England's ring of truth
Britain's boxing coach, Rob McCracken, says the medal haul in Delhi was the best ever in a Commonwealth Games. True, though England's wasn't. His English boxers won two golds and four silvers, finishing behind Northern Ireland and India. Four years ago, his predecessor Terry Edwards's team returned from Melbourne with five golds, a silver and two bronze. As the pugilistic pecking order is decided on gold, Edwards comes out on top. But overall GB boxers are shaping up nicely under McCracken for 2012 and there is a bright new heavyweight hope in the reformed ex-delinquent Simon Vallily, who at 25 looks the best big man since Audley Harrison.
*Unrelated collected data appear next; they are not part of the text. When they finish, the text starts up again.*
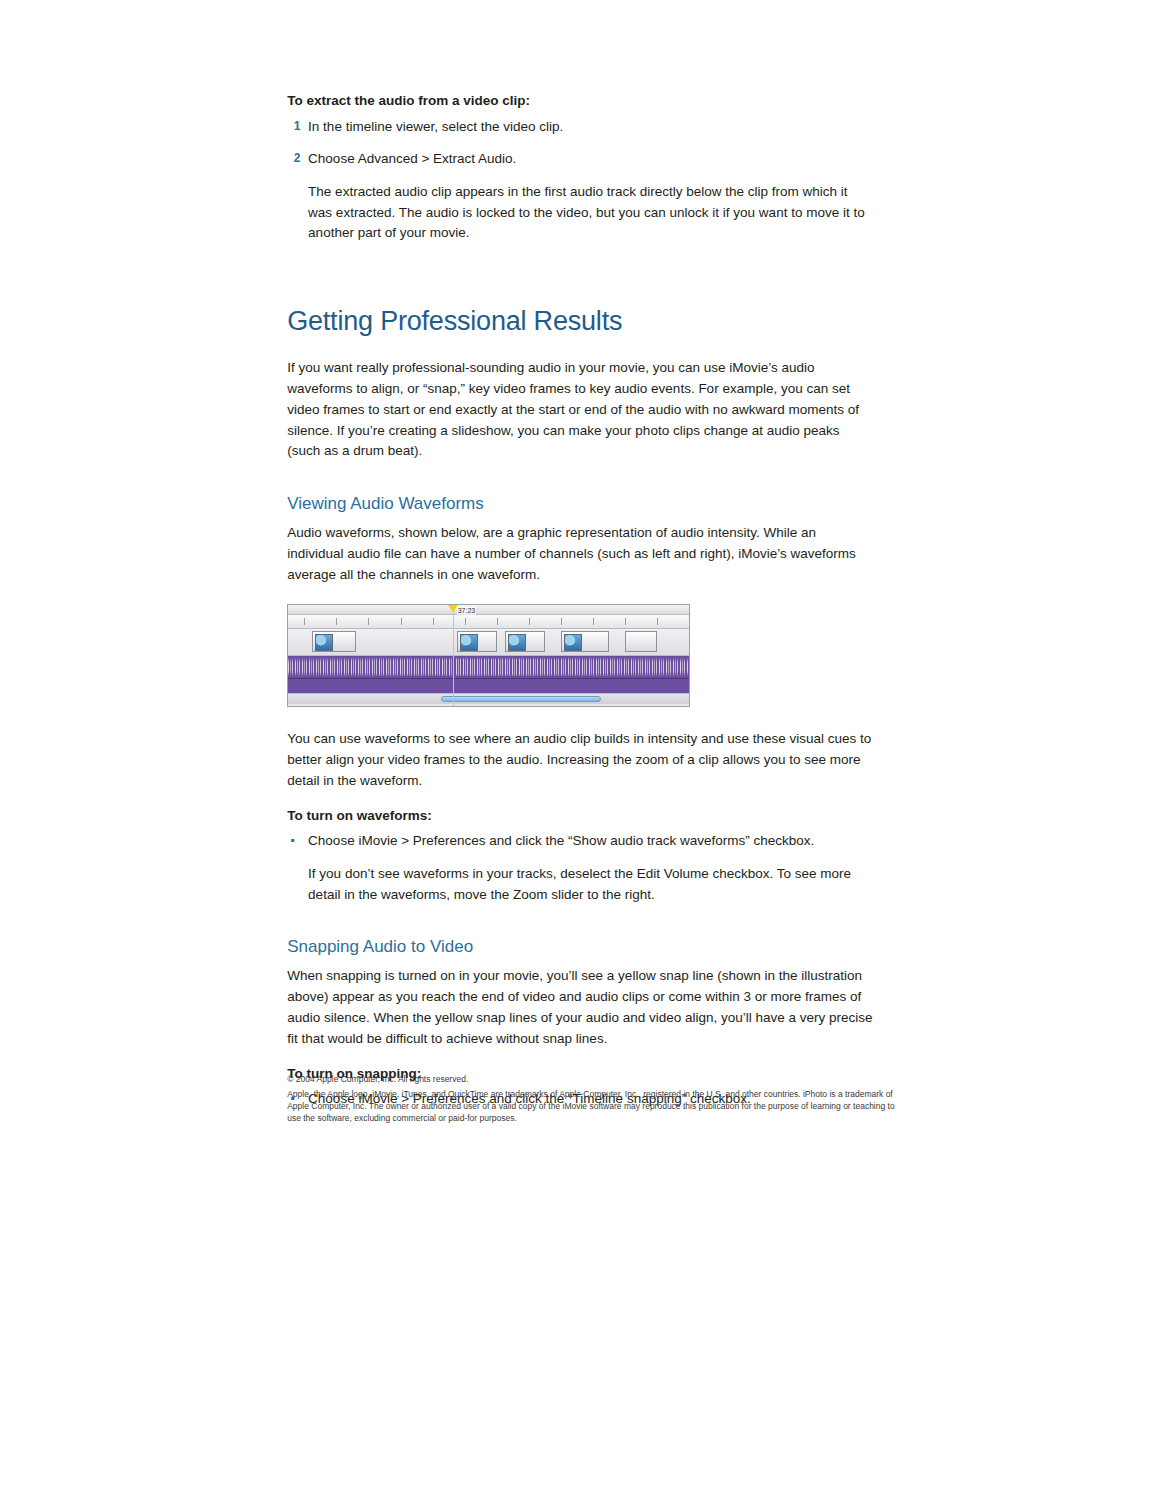To extract the audio from a video clip:
1
In the timeline viewer, select the video clip.
2
Choose Advanced > Extract Audio.
The extracted audio clip appears in the first audio track directly below the clip from which it was extracted. The audio is locked to the video, but you can unlock it if you want to move it to another part of your movie.
Getting Professional Results
If you want really professional-sounding audio in your movie, you can use iMovie’s audio waveforms to align, or “snap,” key video frames to key audio events. For example, you can set video frames to start or end exactly at the start or end of the audio with no awkward moments of silence. If you’re creating a slideshow, you can make your photo clips change at audio peaks (such as a drum beat).
Viewing Audio Waveforms
Audio waveforms, shown below, are a graphic representation of audio intensity. While an individual audio file can have a number of channels (such as left and right), iMovie’s waveforms average all the channels in one waveform.
37:23
You can use waveforms to see where an audio clip builds in intensity and use these visual cues to better align your video frames to the audio. Increasing the zoom of a clip allows you to see more detail in the waveform.
To turn on waveforms:
Choose iMovie > Preferences and click the “Show audio track waveforms” checkbox.
If you don’t see waveforms in your tracks, deselect the Edit Volume checkbox. To see more detail in the waveforms, move the Zoom slider to the right.
Snapping Audio to Video
When snapping is turned on in your movie, you’ll see a yellow snap line (shown in the illustration above) appear as you reach the end of video and audio clips or come within 3 or more frames of audio silence. When the yellow snap lines of your audio and video align, you’ll have a very precise fit that would be difficult to achieve without snap lines.
To turn on snapping:
Choose iMovie > Preferences and click the “Timeline snapping” checkbox.
© 2004 Apple Computer, Inc. All rights reserved.
Apple, the Apple logo, iMovie, iTunes, and QuickTime are trademarks of Apple Computer, Inc., registered in the U.S. and other countries. iPhoto is a trademark of Apple Computer, Inc. The owner or authorized user of a valid copy of the iMovie software may reproduce this publication for the purpose of learning or teaching to use the software, excluding commercial or paid-for purposes.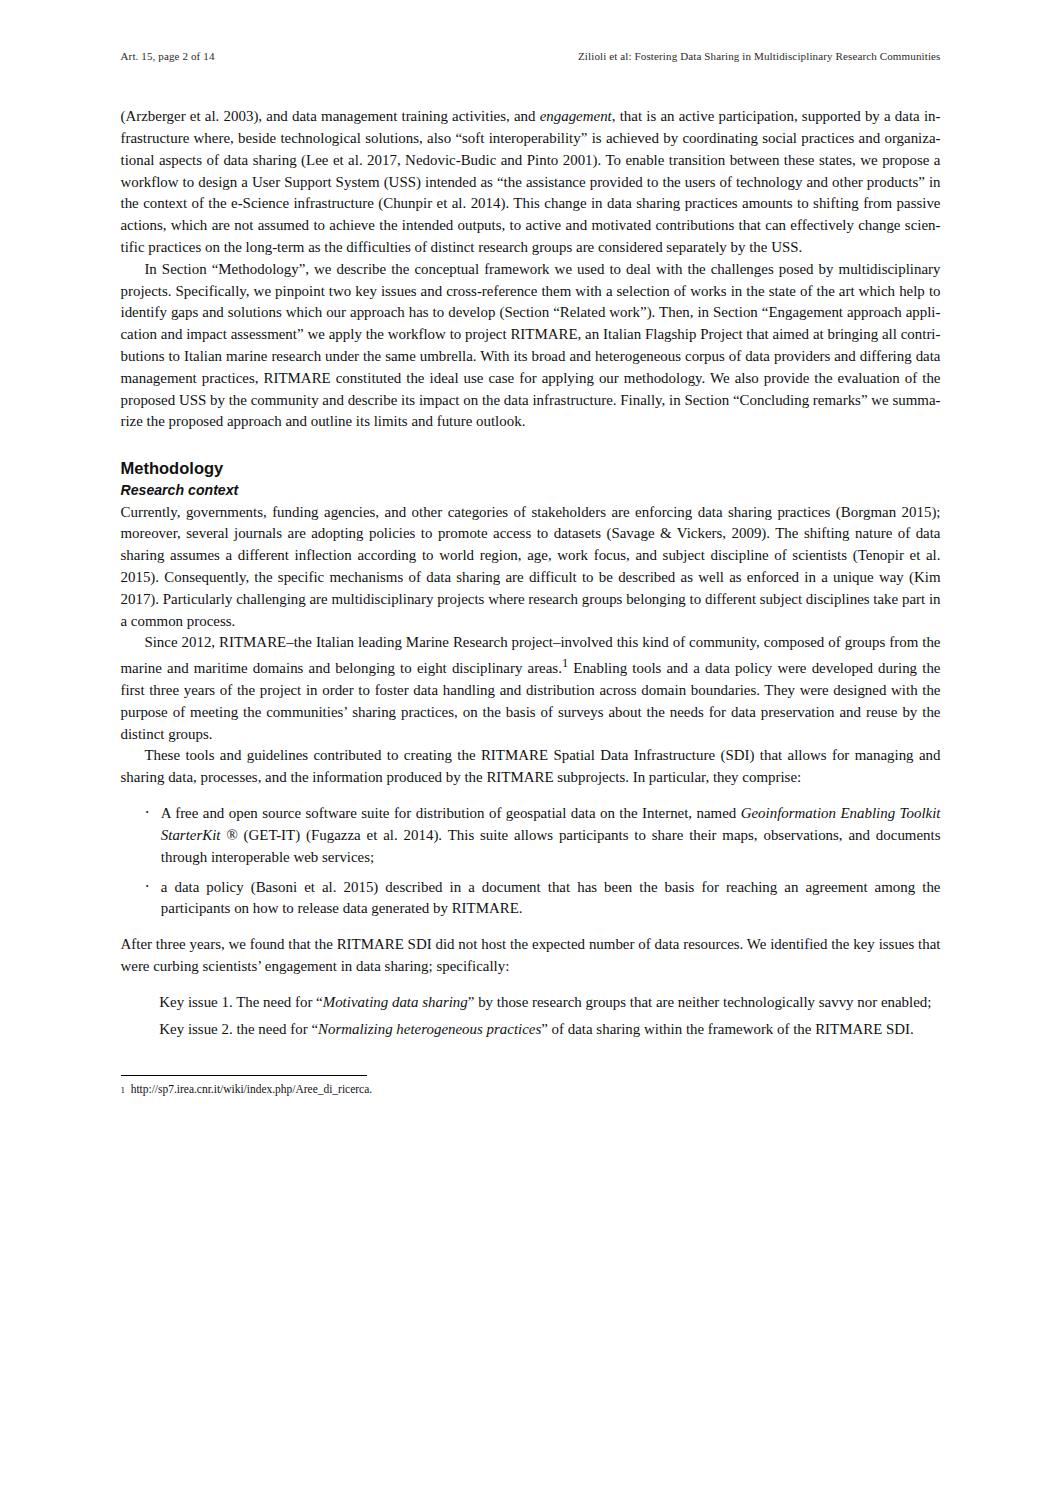Art. 15, page 2 of 14
Zilioli et al: Fostering Data Sharing in Multidisciplinary Research Communities
(Arzberger et al. 2003), and data management training activities, and engagement, that is an active participation, supported by a data infrastructure where, beside technological solutions, also “soft interoperability” is achieved by coordinating social practices and organizational aspects of data sharing (Lee et al. 2017, Nedovic-Budic and Pinto 2001). To enable transition between these states, we propose a workflow to design a User Support System (USS) intended as “the assistance provided to the users of technology and other products” in the context of the e-Science infrastructure (Chunpir et al. 2014). This change in data sharing practices amounts to shifting from passive actions, which are not assumed to achieve the intended outputs, to active and motivated contributions that can effectively change scientific practices on the long-term as the difficulties of distinct research groups are considered separately by the USS.
In Section “Methodology”, we describe the conceptual framework we used to deal with the challenges posed by multidisciplinary projects. Specifically, we pinpoint two key issues and cross-reference them with a selection of works in the state of the art which help to identify gaps and solutions which our approach has to develop (Section “Related work”). Then, in Section “Engagement approach application and impact assessment” we apply the workflow to project RITMARE, an Italian Flagship Project that aimed at bringing all contributions to Italian marine research under the same umbrella. With its broad and heterogeneous corpus of data providers and differing data management practices, RITMARE constituted the ideal use case for applying our methodology. We also provide the evaluation of the proposed USS by the community and describe its impact on the data infrastructure. Finally, in Section “Concluding remarks” we summarize the proposed approach and outline its limits and future outlook.
Methodology
Research context
Currently, governments, funding agencies, and other categories of stakeholders are enforcing data sharing practices (Borgman 2015); moreover, several journals are adopting policies to promote access to datasets (Savage & Vickers, 2009). The shifting nature of data sharing assumes a different inflection according to world region, age, work focus, and subject discipline of scientists (Tenopir et al. 2015). Consequently, the specific mechanisms of data sharing are difficult to be described as well as enforced in a unique way (Kim 2017). Particularly challenging are multidisciplinary projects where research groups belonging to different subject disciplines take part in a common process.
Since 2012, RITMARE–the Italian leading Marine Research project–involved this kind of community, composed of groups from the marine and maritime domains and belonging to eight disciplinary areas.1 Enabling tools and a data policy were developed during the first three years of the project in order to foster data handling and distribution across domain boundaries. They were designed with the purpose of meeting the communities’ sharing practices, on the basis of surveys about the needs for data preservation and reuse by the distinct groups.
These tools and guidelines contributed to creating the RITMARE Spatial Data Infrastructure (SDI) that allows for managing and sharing data, processes, and the information produced by the RITMARE subprojects. In particular, they comprise:
A free and open source software suite for distribution of geospatial data on the Internet, named Geoinformation Enabling Toolkit StarterKit ® (GET-IT) (Fugazza et al. 2014). This suite allows participants to share their maps, observations, and documents through interoperable web services;
a data policy (Basoni et al. 2015) described in a document that has been the basis for reaching an agreement among the participants on how to release data generated by RITMARE.
After three years, we found that the RITMARE SDI did not host the expected number of data resources. We identified the key issues that were curbing scientists’ engagement in data sharing; specifically:
Key issue 1. The need for “Motivating data sharing” by those research groups that are neither technologically savvy nor enabled;
Key issue 2. the need for “Normalizing heterogeneous practices” of data sharing within the framework of the RITMARE SDI.
1http://sp7.irea.cnr.it/wiki/index.php/Aree_di_ricerca.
So what of the axed Edwards? The good news is he is still involved in boxing, teaching schoolkids and coaching young prospects at Rooney's Gym near Tower Bridge. London 2012 is advertising for a technical operations manager to help organise the Olympic boxing tournament. Edwards seems ideally equipped for the job.
Going loco in Acapulco
Members of the IOC's executive board will get the latest update on London's East End regeneration Games at their meeting next weekend. Guess where? The five-star Princess Hotel in Acapulco. Presumably the Premier Inn, Wapping, was fully booked.